In SQL Server (and most other relational databases), a "Composite Index" is an index with multiple keys. Let's say we have this query that gets run a lot, and we want to create a covering index for this query to speed it up;
SELECT a, b FROM MyTable WHERE c = @val1 AND d = @val2
These are all possible composite indexes that would cover this query;
CREATE INDEX ix1 ON MyTable (c, d, a, b)
CREATE INDEX ix2 ON MyTable (c, d) INCLUDE (a, b)
CREATE INDEX ix3 ON MyTable (d) INCLUDE (a, b, c)
CREATE INDEX ix4 ON MyTable (c) INCLUDE (a, b, d)

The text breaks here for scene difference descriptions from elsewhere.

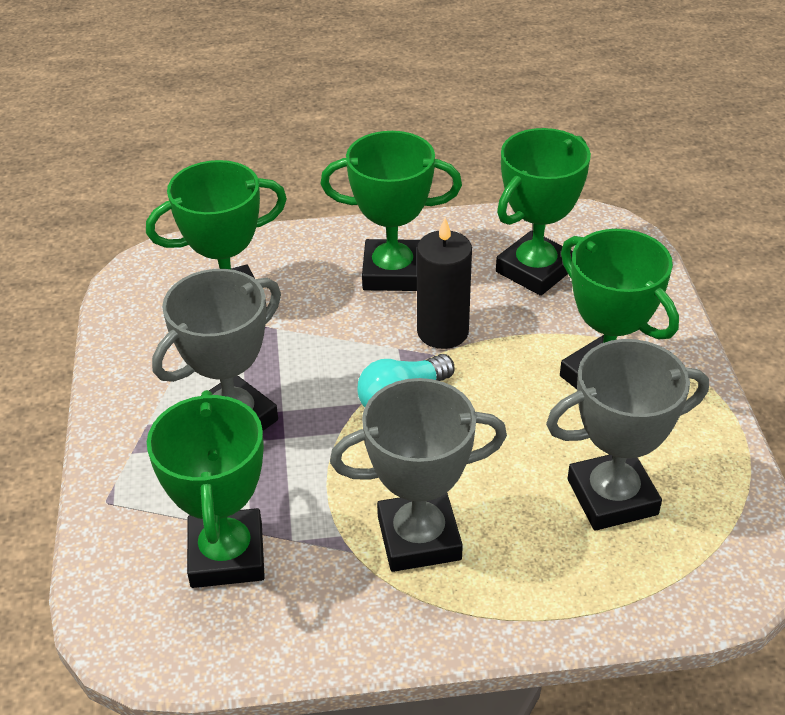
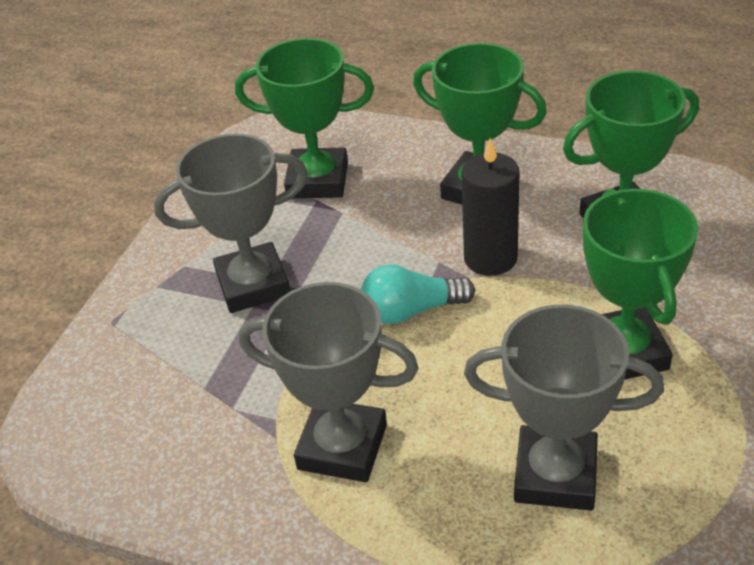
camera: 30 degrees right, 0 degrees up
(227, 555) = (171, 402): green trophy -> none

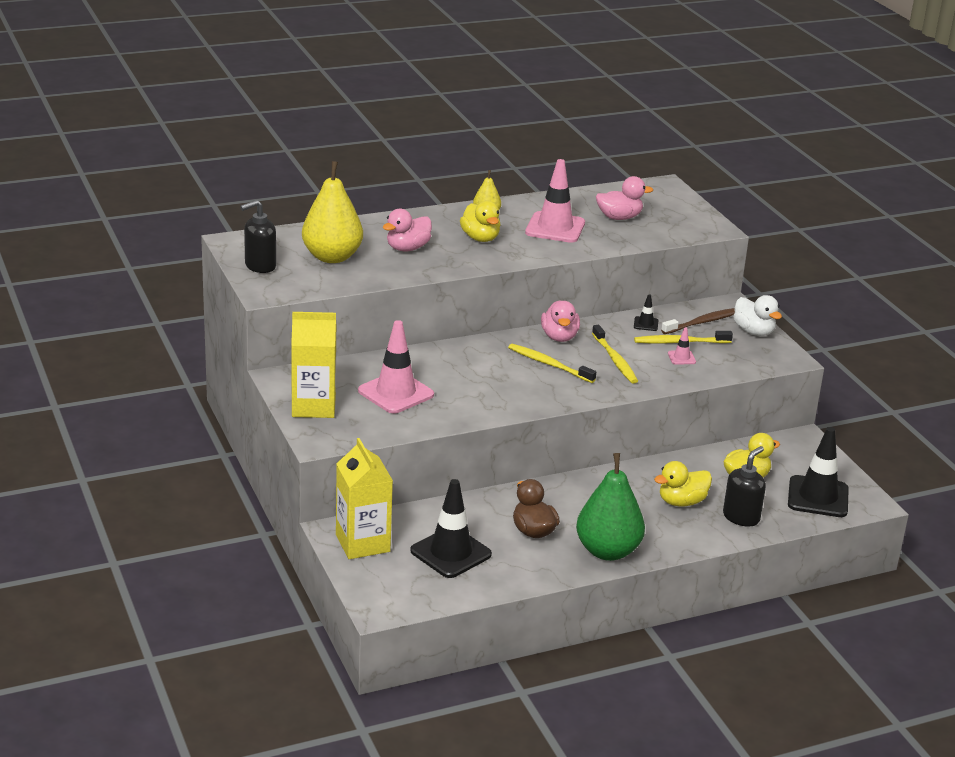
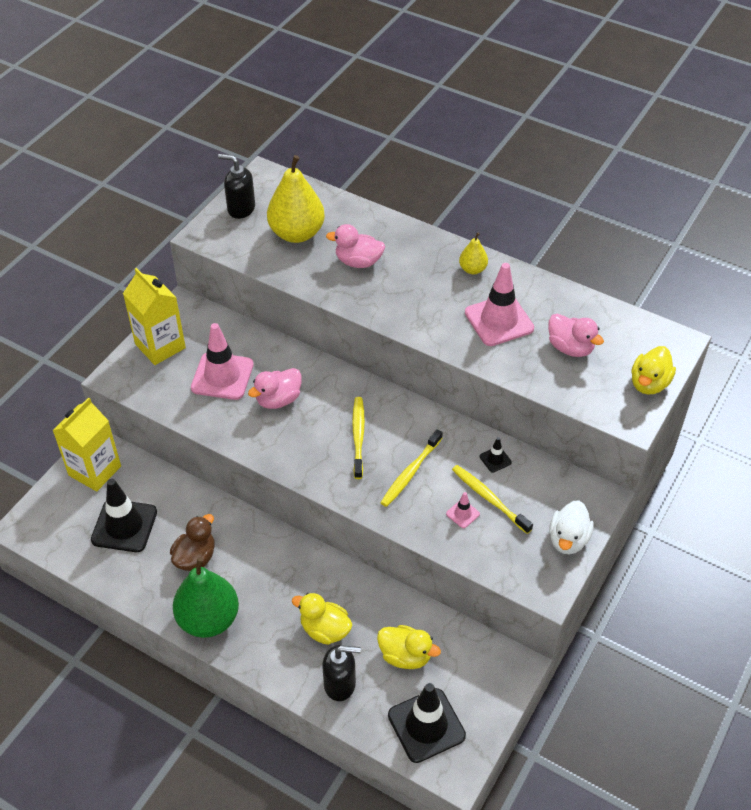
camera: 55 degrees right, 20 degrees up
(480, 238) = (425, 290): yellow duck -> yellow duck (649, 383)
(559, 337) = (410, 418): pink duck -> pink duck (278, 400)
(703, 322) = (543, 495): brown toothbrush -> none

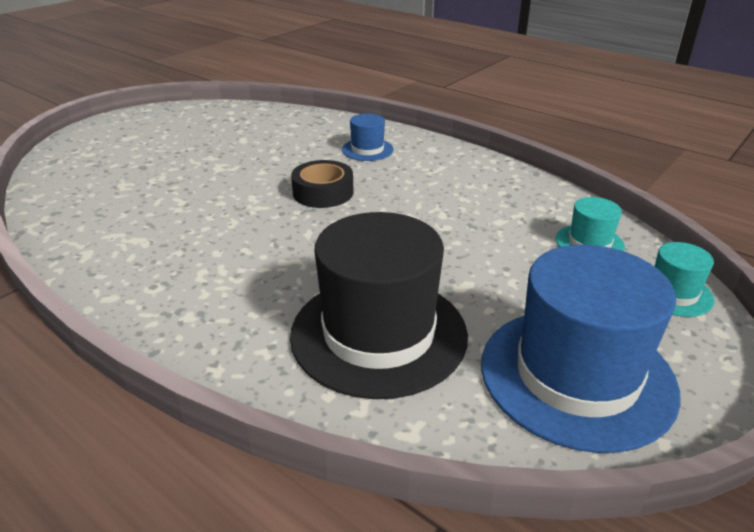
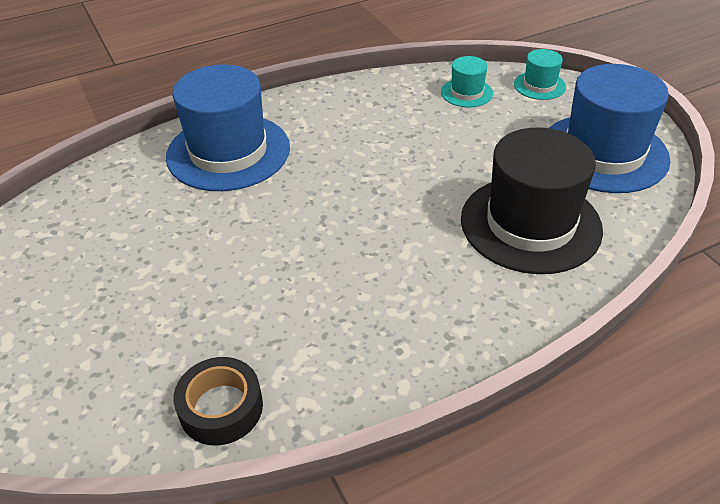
camera: 65 degrees left, 10 degrees up
(323, 192) = (296, 202): black tape -> black tape (221, 408)
(367, 150) = (228, 152): blue hat -> blue hat, size x2.17

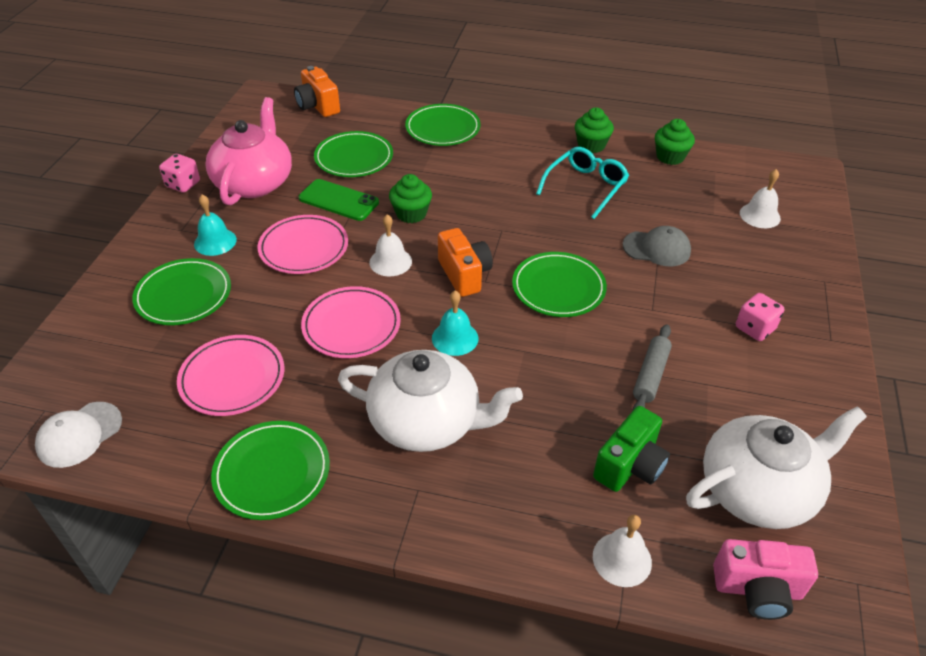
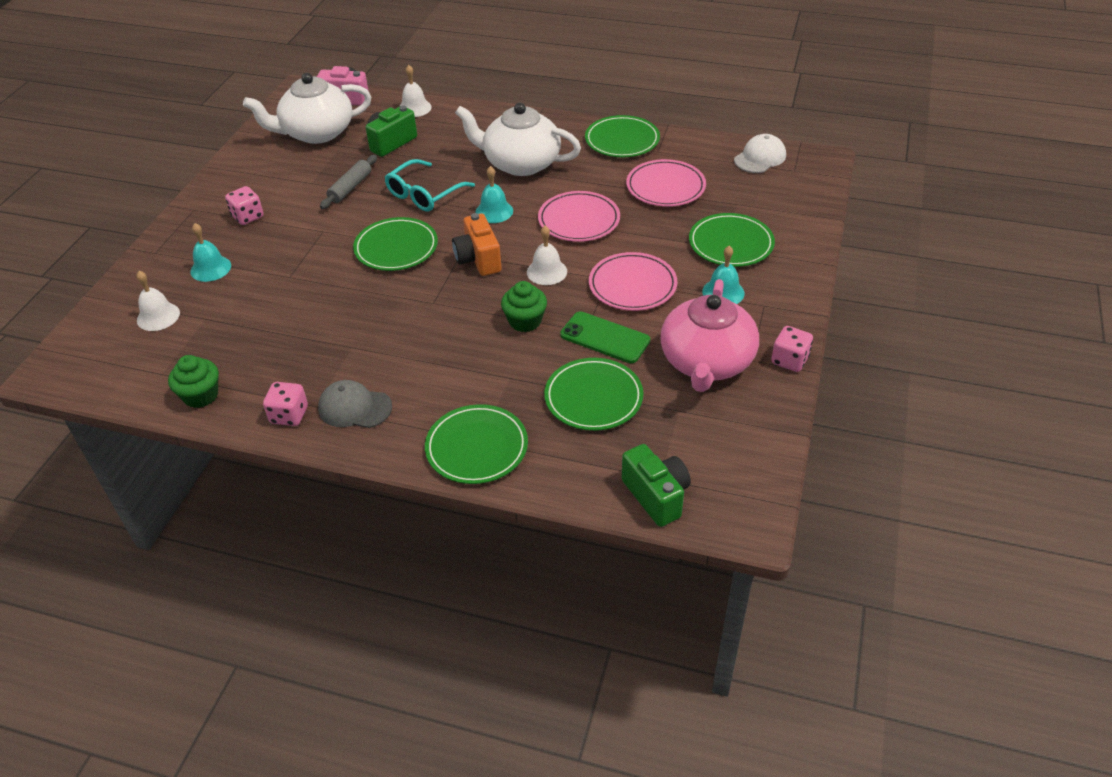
camera: 175 degrees left, 0 degrees up
(318, 106) = (656, 496): orange camera -> green camera
(585, 187) = (325, 352): turquoise glasses -> turquoise glasses (424, 194)
(591, 145) = (289, 415): green cupcake -> pink dice
(657, 248) = (287, 282): grey cap -> grey cap (354, 407)
(748, 263) = (210, 268): none -> turquoise bell

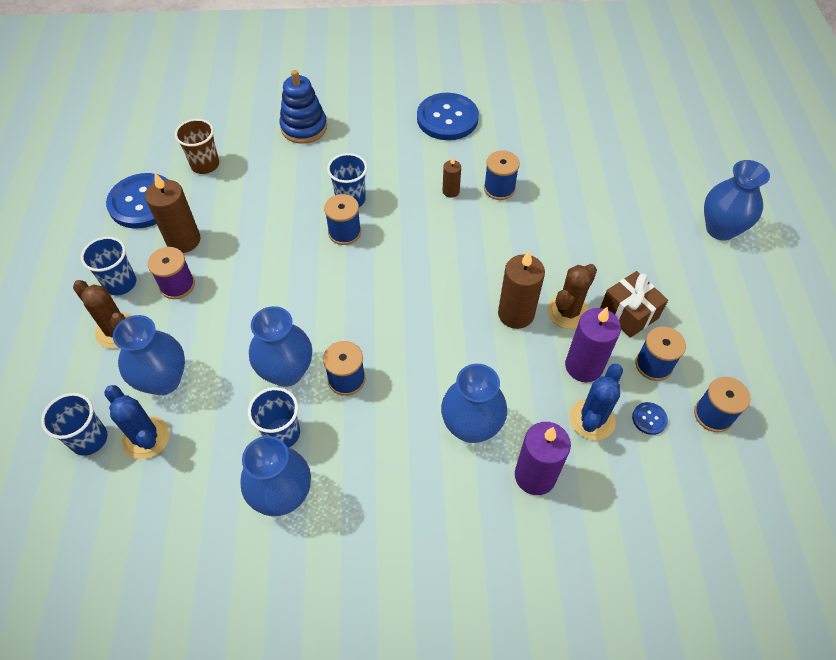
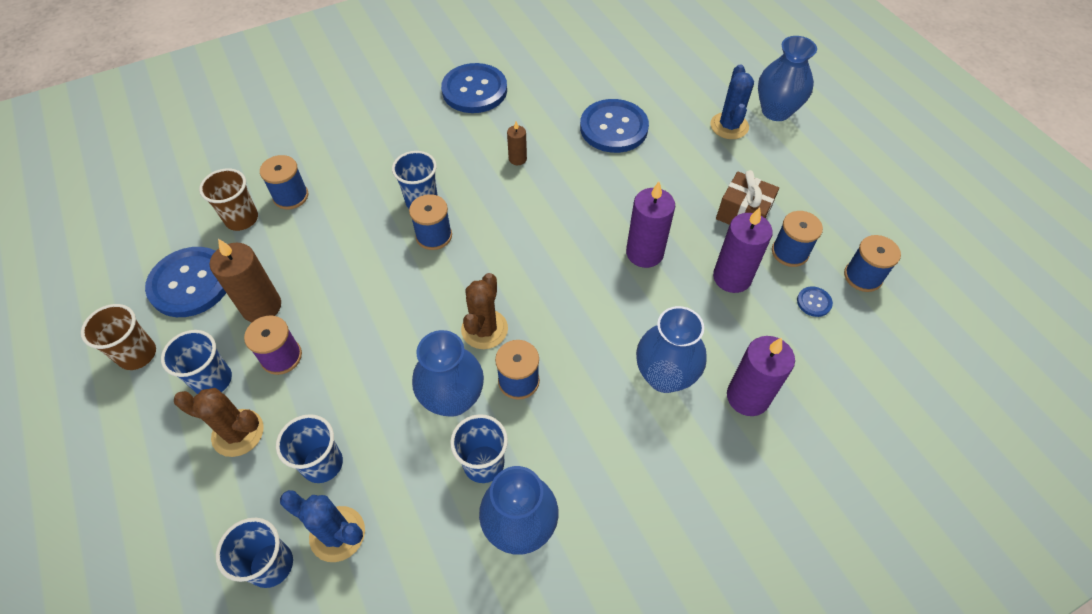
camera: 25 degrees left, 0 degrees up
(80, 243) = (137, 354): none -> brown cup
(163, 380) = (322, 464): blue vase -> blue cup
(304, 127) = (331, 145): blue stacking toy -> none
(499, 188) = (562, 140): blue spool -> blue spool (291, 196)
(516, 314) = (644, 253): brown candle -> purple candle
(553, 192) = (613, 128): none -> blue button
(568, 312) = (690, 233): brown cactus -> brown cactus (484, 329)
(592, 419) = (766, 323): blue cactus -> blue cactus (729, 126)

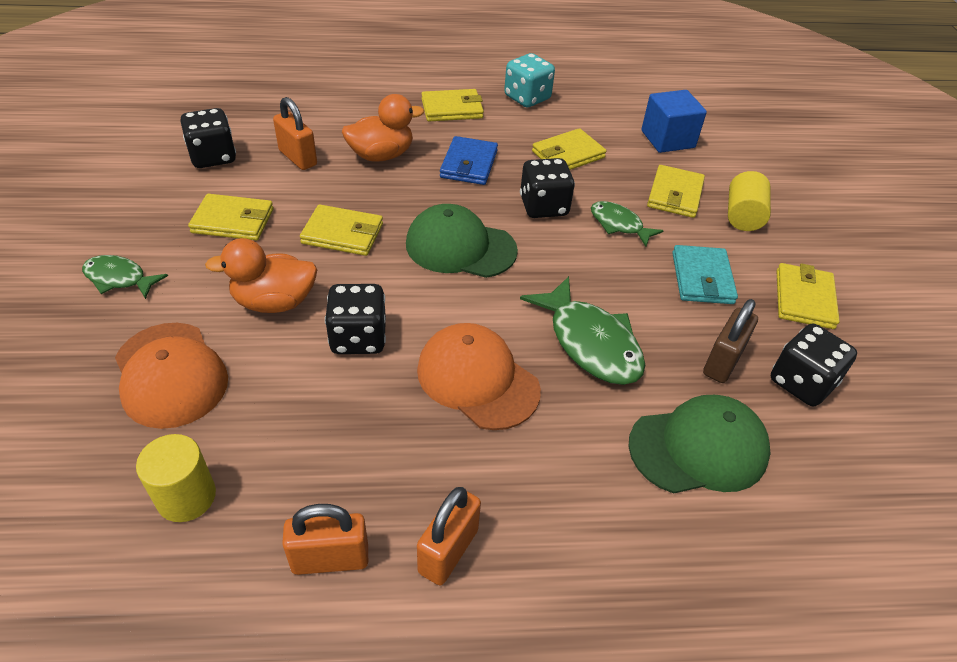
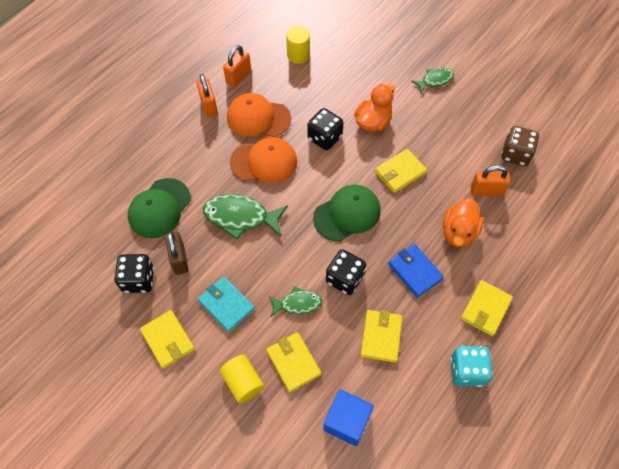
camera: 135 degrees right, 15 degrees up
(170, 374) = (360, 73): orange cap -> orange cap (258, 118)
(213, 157) = (515, 154): black dice -> brown dice
(233, 221) = (447, 136): yellow wallet -> none

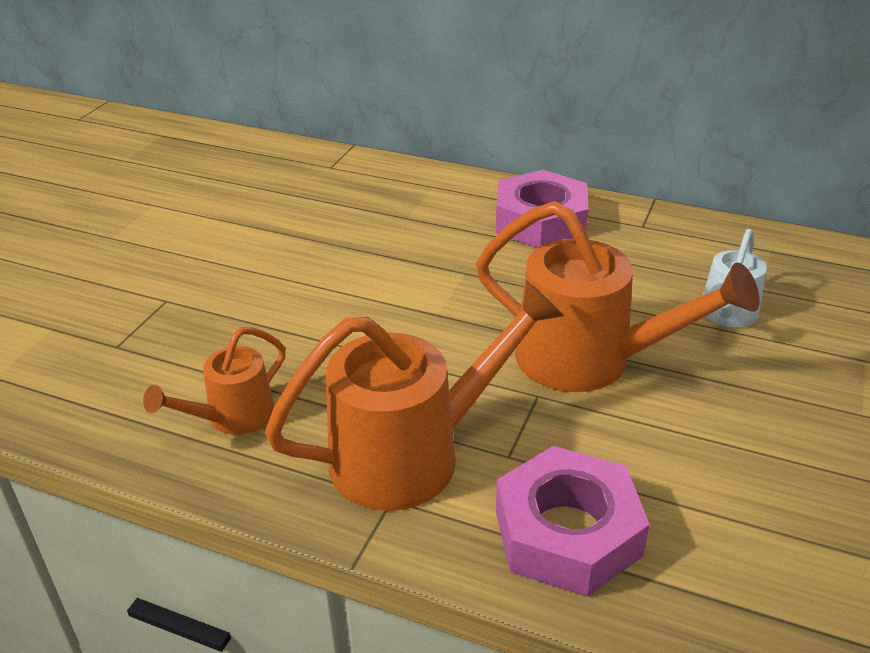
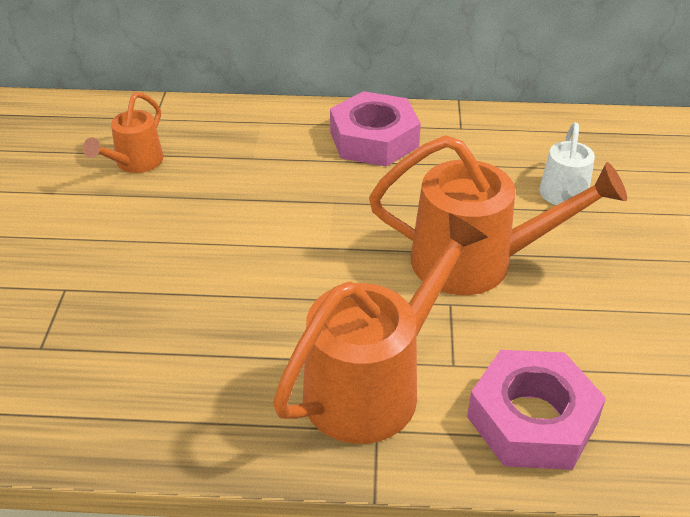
camera: 20 degrees left, 5 degrees up
(232, 418) = (194, 391): orange watering can -> orange watering can (134, 163)

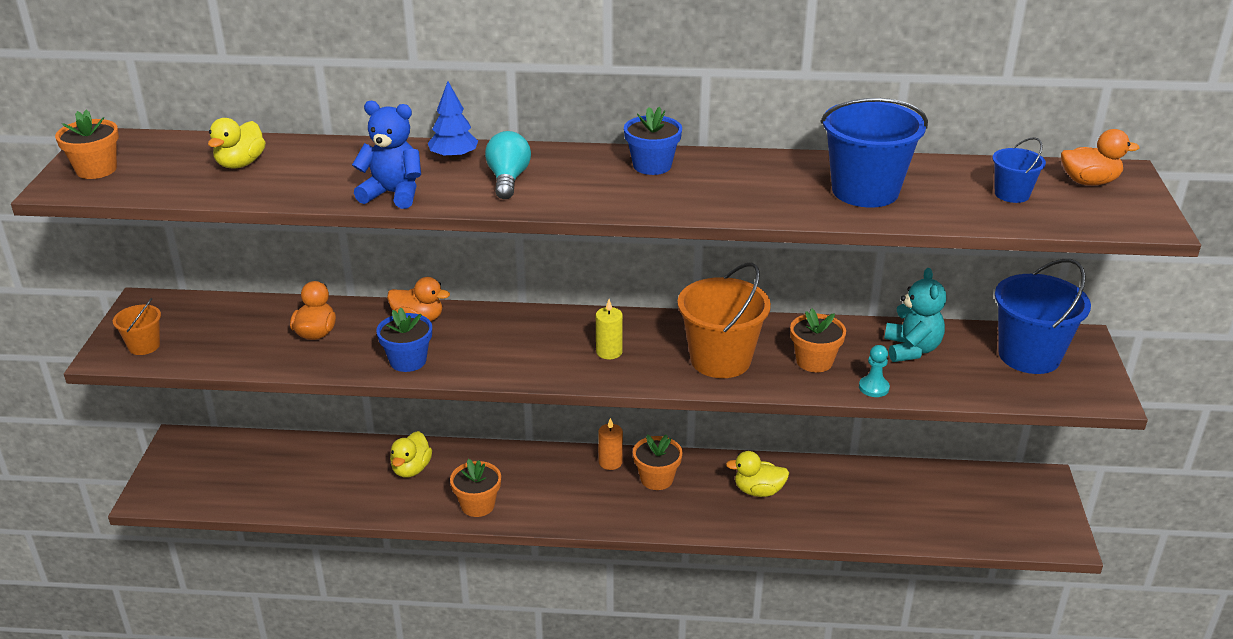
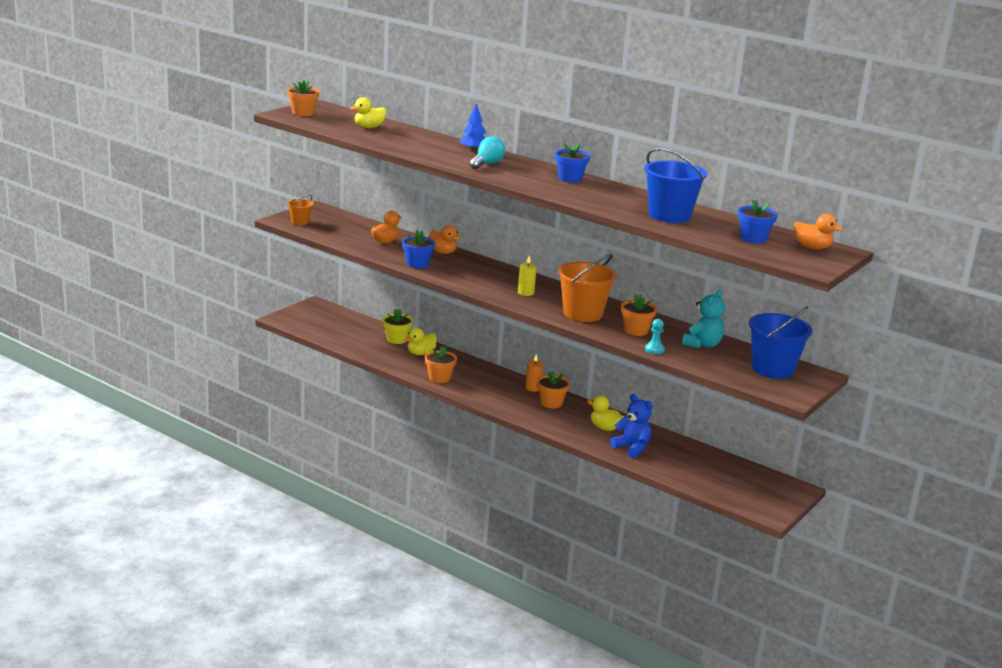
camera: 30 degrees right, 10 degrees down
(355, 457) = (396, 339): none -> yellow flower pot
(393, 194) = (423, 154): blue teddy bear -> blue teddy bear (632, 448)
(1012, 194) = (753, 238): blue bucket -> blue flower pot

But apparently, they don't perform equally. According to Erlan Sommarskog (Microsoft MVP), the first two are faster than the 3rd and 4th, and the 4th is faster than the 3rd.
He goes on to explain;
ix2 is the "best" index, because a and b will not take up space in the higher levels of the index tree. Also, if a or b are updated, in ix2 there can be no page splits or similar as the index tree is unaffected.
However, I am having a hard time grasping what exactly is going on. I do have the general knowledge on b-tree indexes and how they work, but I don't understand the logic behind composite keys. For example;
CREATE INDEX ix1 ON MyTable (c, d, a, b)
Does the order of the columns here matter? If so, why? Also;
CREATE INDEX ix2 ON MyTable (c, d) INCLUDE (a, b)
What is the difference between this composite key and the one above? I don't understand what difference "INCLUDE" makes.
Note: I know there are a lot of posts on Composite Keys, but I believe my last two questions are specific enough to not be a duplicate.